▶ [Fil de discussion]
%%

# [emu10k1 + xmms] = son pourri [résolu]

## l.slysz

bon voila le probleme :

j'emerge xmms, et je commence l'ecoute de ma webradio preférée, j'ai nommé Frequence3 (bon ok c'est une question de gout  :Wink:  )

la je me rend compte que le son est franchement moche, du coup j'essaye la lecture de mp3 192k pareil, ça sature et c'est tres desagreable  :Confused: 

un petit passage dans les preferences, que je selectionne OSS ou ALSA, le son reste merdique, une idée ?  :Embarassed: Last edited by l.slysz on Thu Jun 16, 2005 4:46 pm; edited 1 time in total

----------

## ercete

mmm... emu10k1... ce serait pas une sblive! que tu as par hasard ?

Premier truc à vérifier : lances alsamixer et regarde le niveau du PCM, avant chez moi s'il était au dessus de 80% le son devenait particulièrement désagréable.

Deuxième truc: mais là je me souviens plus comment le modifier :

il faudrait trouver ta fréquence d'échatillonage, une valeur hardware que tu peux modifier et qui est peut être à 48000kHz au lieu de 42000kHz

mais là je suis plus sûr de rien, faudrait retrouver le topic anglais qui en parlait.

%%

▶ [Lignes extraites]
%%

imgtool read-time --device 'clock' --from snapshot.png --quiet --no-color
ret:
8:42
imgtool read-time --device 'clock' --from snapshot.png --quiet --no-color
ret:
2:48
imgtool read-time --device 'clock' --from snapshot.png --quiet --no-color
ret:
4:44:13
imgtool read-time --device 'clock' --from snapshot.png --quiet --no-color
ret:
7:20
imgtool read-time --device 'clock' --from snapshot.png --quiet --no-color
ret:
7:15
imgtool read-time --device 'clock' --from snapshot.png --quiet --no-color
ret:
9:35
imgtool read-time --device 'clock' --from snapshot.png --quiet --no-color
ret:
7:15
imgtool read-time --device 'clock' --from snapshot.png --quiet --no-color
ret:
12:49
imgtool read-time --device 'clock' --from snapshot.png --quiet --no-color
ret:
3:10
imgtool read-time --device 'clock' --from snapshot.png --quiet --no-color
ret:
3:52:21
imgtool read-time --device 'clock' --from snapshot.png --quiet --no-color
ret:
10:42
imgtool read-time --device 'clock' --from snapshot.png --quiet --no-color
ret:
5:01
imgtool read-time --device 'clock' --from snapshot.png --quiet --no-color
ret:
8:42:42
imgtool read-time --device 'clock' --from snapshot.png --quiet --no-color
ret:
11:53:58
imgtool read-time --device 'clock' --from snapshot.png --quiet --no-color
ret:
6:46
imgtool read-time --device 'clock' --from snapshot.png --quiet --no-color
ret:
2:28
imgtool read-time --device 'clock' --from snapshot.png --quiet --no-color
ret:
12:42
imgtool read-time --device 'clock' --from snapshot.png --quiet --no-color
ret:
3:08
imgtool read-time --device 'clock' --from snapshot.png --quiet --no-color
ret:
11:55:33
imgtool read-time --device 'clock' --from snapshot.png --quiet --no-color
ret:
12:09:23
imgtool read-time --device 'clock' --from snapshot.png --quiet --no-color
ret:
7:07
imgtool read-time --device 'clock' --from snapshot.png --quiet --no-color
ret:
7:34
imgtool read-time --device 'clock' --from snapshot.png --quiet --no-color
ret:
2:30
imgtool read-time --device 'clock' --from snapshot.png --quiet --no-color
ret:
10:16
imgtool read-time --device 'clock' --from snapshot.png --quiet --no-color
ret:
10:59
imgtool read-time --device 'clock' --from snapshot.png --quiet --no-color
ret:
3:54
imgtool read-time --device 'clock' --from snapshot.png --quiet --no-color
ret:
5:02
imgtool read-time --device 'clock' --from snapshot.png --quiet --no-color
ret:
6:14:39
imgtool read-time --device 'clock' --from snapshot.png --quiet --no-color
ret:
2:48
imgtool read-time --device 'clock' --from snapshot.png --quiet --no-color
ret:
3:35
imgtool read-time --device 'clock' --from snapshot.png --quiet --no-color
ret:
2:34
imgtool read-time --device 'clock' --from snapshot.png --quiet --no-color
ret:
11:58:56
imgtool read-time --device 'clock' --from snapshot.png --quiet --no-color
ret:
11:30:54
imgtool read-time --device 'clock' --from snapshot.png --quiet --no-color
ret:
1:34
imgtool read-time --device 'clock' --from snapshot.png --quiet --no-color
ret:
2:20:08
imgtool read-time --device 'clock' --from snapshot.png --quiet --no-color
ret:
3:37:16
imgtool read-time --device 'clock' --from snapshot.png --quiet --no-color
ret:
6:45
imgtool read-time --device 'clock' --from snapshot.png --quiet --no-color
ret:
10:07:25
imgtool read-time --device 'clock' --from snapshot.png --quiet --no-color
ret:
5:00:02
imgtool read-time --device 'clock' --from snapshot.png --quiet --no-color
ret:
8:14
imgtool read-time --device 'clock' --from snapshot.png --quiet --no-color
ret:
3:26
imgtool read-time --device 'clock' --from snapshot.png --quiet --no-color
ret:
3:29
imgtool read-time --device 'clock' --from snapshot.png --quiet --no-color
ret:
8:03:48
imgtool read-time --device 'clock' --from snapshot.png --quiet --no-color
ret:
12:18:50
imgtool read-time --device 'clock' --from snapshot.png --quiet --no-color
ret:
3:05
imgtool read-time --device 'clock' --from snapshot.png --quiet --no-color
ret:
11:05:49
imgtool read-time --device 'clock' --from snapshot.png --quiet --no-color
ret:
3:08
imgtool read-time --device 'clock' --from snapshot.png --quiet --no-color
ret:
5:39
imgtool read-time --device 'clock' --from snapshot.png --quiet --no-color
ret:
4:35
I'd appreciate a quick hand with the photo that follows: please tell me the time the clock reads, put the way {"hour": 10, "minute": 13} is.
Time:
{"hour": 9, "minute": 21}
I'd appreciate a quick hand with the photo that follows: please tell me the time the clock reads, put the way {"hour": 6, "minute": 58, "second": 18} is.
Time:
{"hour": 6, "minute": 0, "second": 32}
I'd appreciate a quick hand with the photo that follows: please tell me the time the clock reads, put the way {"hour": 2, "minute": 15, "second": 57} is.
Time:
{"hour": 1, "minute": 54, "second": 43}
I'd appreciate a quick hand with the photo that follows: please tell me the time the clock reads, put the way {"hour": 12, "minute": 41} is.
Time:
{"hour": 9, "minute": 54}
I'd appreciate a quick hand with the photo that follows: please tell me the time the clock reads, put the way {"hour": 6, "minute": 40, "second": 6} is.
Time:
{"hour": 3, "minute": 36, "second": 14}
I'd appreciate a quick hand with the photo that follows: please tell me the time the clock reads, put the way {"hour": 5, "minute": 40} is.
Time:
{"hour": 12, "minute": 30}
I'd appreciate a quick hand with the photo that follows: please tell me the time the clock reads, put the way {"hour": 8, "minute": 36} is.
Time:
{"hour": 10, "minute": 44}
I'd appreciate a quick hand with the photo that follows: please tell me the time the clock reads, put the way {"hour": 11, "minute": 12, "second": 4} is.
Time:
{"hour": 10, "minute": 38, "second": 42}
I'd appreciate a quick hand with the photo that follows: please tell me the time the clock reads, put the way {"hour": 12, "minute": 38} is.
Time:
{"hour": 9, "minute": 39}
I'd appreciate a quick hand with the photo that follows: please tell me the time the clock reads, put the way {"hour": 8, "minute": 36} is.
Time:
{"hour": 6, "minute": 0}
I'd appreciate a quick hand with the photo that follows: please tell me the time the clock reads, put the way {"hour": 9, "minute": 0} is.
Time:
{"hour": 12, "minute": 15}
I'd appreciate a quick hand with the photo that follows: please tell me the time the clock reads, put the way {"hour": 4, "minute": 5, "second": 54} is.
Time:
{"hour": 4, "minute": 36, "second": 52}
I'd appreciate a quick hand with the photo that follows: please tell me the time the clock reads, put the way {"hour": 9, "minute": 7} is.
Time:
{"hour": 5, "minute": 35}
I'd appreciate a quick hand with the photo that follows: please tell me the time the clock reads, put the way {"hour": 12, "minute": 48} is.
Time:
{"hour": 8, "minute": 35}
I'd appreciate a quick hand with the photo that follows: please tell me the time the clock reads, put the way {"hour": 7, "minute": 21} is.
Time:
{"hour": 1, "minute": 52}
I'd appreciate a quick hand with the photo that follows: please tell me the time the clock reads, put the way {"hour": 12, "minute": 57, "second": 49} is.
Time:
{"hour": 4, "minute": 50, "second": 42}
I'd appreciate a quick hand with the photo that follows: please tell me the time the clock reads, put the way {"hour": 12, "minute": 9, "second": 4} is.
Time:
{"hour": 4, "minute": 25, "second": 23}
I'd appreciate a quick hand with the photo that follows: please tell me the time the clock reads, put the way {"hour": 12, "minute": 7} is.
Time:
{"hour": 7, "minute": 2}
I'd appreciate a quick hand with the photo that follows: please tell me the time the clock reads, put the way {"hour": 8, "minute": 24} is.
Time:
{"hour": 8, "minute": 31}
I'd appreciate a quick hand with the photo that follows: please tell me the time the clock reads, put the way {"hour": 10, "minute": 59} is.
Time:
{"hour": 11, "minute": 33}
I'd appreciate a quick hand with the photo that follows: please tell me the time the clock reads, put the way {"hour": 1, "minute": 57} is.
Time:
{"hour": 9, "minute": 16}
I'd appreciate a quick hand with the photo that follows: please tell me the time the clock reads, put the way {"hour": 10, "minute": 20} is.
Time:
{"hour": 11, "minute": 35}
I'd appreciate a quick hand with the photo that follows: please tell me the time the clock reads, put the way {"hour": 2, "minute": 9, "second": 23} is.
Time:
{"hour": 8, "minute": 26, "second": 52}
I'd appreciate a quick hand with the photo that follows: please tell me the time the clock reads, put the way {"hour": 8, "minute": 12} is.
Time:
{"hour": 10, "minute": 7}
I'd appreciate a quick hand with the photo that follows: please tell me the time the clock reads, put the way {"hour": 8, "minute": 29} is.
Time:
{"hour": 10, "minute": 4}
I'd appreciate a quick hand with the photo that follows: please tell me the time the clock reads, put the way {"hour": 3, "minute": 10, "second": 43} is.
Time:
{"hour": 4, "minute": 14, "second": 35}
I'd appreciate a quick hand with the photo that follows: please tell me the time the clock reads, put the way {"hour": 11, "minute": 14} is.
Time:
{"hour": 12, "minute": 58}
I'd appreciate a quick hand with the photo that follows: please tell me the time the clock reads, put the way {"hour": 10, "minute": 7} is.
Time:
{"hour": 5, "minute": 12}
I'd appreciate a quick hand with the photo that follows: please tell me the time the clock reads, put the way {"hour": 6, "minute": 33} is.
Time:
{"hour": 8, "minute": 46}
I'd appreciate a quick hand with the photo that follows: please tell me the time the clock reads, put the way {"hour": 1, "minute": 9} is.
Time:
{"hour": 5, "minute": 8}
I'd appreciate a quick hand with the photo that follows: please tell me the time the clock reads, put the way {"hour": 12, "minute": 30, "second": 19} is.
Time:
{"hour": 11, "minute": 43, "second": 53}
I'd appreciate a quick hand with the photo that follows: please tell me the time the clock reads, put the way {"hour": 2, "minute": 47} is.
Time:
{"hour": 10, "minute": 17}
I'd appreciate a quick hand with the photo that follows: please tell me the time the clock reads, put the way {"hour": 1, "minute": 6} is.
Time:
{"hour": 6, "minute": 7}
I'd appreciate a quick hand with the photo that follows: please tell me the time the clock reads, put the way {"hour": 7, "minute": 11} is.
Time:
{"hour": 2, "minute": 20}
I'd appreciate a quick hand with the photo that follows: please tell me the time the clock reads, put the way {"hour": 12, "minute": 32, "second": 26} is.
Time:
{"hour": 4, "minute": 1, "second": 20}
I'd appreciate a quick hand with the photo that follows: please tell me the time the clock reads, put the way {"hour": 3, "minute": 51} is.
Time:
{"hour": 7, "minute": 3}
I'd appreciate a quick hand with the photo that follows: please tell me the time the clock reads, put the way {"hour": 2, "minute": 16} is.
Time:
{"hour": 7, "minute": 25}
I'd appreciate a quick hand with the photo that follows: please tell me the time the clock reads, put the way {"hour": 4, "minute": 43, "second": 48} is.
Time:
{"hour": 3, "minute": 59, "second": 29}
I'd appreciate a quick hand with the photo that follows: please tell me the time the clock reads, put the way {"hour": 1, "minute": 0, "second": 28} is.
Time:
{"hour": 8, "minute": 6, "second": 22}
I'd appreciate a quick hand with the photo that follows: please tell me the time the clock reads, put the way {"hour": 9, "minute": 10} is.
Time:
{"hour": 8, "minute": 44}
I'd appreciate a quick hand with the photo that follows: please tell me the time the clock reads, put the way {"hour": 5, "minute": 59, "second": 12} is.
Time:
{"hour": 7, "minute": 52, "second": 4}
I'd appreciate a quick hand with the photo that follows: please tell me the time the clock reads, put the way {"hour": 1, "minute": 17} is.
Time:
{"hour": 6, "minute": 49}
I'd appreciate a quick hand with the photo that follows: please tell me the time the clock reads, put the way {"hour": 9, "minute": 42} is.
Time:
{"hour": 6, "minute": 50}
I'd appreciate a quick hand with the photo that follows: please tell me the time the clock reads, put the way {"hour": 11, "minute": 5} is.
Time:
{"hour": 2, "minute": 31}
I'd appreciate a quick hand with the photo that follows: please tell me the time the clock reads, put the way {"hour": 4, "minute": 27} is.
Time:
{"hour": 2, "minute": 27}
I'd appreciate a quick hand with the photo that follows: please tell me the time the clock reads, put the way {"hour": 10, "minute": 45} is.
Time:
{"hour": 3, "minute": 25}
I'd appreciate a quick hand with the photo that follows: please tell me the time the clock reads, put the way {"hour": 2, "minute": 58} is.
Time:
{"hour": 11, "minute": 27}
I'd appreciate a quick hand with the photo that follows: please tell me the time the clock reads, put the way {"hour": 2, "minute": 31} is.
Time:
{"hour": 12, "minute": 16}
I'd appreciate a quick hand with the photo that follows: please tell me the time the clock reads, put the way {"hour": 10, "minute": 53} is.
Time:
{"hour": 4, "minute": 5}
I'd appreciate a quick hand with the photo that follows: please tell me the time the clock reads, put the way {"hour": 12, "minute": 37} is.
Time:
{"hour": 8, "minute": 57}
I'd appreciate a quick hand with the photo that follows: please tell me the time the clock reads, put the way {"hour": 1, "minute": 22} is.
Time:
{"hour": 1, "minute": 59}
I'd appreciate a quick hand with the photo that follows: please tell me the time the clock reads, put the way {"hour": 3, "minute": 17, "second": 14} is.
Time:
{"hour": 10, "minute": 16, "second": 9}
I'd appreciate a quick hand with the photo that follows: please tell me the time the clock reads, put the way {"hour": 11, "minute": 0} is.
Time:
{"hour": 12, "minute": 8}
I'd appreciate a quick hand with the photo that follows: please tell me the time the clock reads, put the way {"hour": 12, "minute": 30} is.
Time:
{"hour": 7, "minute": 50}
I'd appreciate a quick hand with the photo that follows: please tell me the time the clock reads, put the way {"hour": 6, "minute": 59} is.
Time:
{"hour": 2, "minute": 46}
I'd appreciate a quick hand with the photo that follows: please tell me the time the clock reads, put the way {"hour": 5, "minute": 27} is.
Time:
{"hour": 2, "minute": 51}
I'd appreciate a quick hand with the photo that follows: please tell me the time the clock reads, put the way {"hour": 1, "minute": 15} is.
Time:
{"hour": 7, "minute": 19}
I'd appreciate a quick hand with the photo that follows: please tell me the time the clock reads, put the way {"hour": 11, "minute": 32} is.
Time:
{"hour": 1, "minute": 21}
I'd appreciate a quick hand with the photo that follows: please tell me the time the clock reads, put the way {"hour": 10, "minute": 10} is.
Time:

%%

▶ [Travail à faire]
**a.** Citez le fil de discussion en reprenant tout ce qui va de « bon voila le » jusqu'à « par hasard ? ».
**b.** Relevez toutes les émoticônes présentes dans le fil de discussion.

▶ [Corrigé des exercices]
**a.**
bon voila le probleme :

j'emerge xmms, et je commence l'ecoute de ma webradio preférée, j'ai nommé Frequence3 (bon ok c'est une question de gout  :Wink:  )

la je me rend compte que le son est franchement moche, du coup j'essaye la lecture de mp3 192k pareil, ça sature et c'est tres desagreable  :Confused: 

un petit passage dans les preferences, que je selectionne OSS ou ALSA, le son reste merdique, une idée ?  :Embarassed: Last edited by l.slysz on Thu Jun 16, 2005 4:46 pm; edited 1 time in total

----------

## ercete

mmm... emu10k1... ce serait pas une sblive! que tu as par hasard ?

**b.** :Wink:, :Confused:, :Embarassed: